Eventually the market will bottom, but there won’t be another boom driven by cheap credit and false hopes about rising prices.

“This will dampen the market for home builders, reduce construction industry jobs, and squeeze profit margins.”

► Government stimulus programmes will delay recovery and deepen the pain. “For example, Cash for Clunkers just ‘borrowed’ against future sales.”

► Massive federal deficits will double the US national debt, result in higher taxes, and act as a permanent drag on the economy.

Borrowing to finance the deficits will put downward pressure on the dollar, threatening its status as an international reserve currency, which in turn will drive up interest rates and the cost of capital for private borrowers.

Themes to invest in

For a less US-centric view of the future, I prefer the long-term themes favoured by Iain Little and Bruce Albrecht of the P&C Global Thematic Investors Fund. I reported them at length in the December 15, 2007, issue of On Target, but here is an updated summary:

China opportunities: The growth potential from globalization, urbanization and development of healthcare and other public services for the population of 1.4 billion is still enormous. As rural people move to the cities, the equivalent of a new city the size of Houston is created every month. As incomes soar, so does the middle class, with all its desires to “catch up” by buying better homes, personal transportation and services.

All this creates opportunities, not only in China itself, but also in its neighbouring countries and those supplying its needs such as natural resources and foodstuffs.

Ageing populations: With people living longer but having fewer children, there are “greying” populations, especially in Japan, European countries and China. As the proportion of the elderly to the young changes, so do the needs of consumers for specialized services and products.

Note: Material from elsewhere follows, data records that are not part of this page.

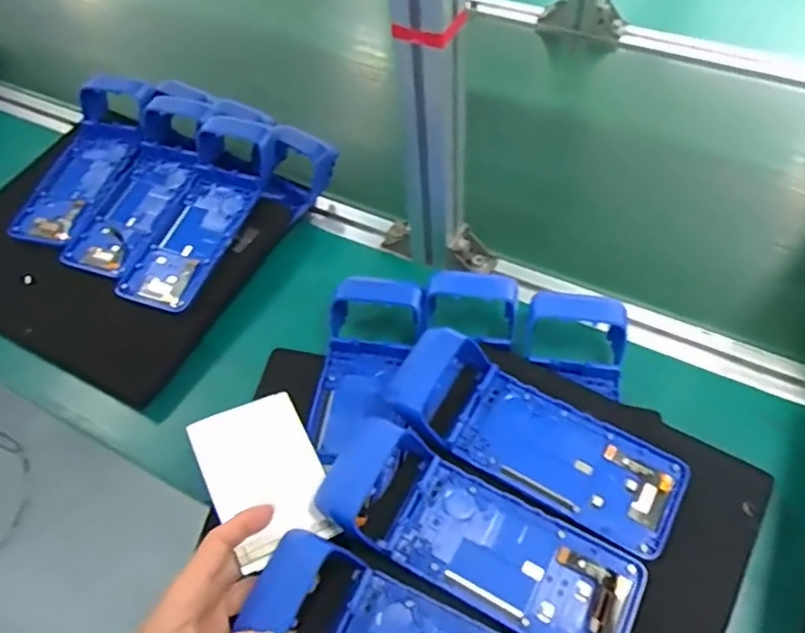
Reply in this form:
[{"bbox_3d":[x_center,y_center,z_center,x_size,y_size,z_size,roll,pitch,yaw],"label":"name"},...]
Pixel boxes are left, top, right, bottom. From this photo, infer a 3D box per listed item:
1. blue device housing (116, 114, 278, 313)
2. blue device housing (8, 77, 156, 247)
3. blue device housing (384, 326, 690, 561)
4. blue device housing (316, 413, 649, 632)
[{"bbox_3d":[-0.204,-0.110,0.638,0.091,0.065,0.226,12,58,13],"label":"blue device housing"},{"bbox_3d":[-0.362,-0.178,0.689,0.109,0.051,0.217,10,57,12],"label":"blue device housing"},{"bbox_3d":[0.099,0.086,0.469,0.222,0.048,0.084,25,62,20],"label":"blue device housing"},{"bbox_3d":[0.054,0.155,0.430,0.218,0.058,0.088,26,62,21],"label":"blue device housing"}]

The most obvious investment opportunities are in pharmaceuticals, although there are many others such as those in residential accommodation, travel, medical services and financial management.

Burgeoning global classes: The growth in world trade, increasing travel, migration and working abroad, and interracial marriage, are producing cultural integration, with better opportunities for global brands.

In the mature, developed economies, Baby Boomers are in their peak earning years, offering lucrative markets for travel, entertainment and housing. In the developing economies, there is an explosion in the middle classes and in their consumer spending.

Supply shortages: 30 years of under-investment in production of natural resources means inadequate supply of commodities such as industrial metals, foodstuffs, soft commodities and precious metals at a time of surging demand in China, India and other high-growth emerging markets.

Similar under-investment in infrastructure means that in the mature economies services such as electricity and water supply, and facilities such as mass-transit, bridges and ports, are in urgent need of modernization and expansion.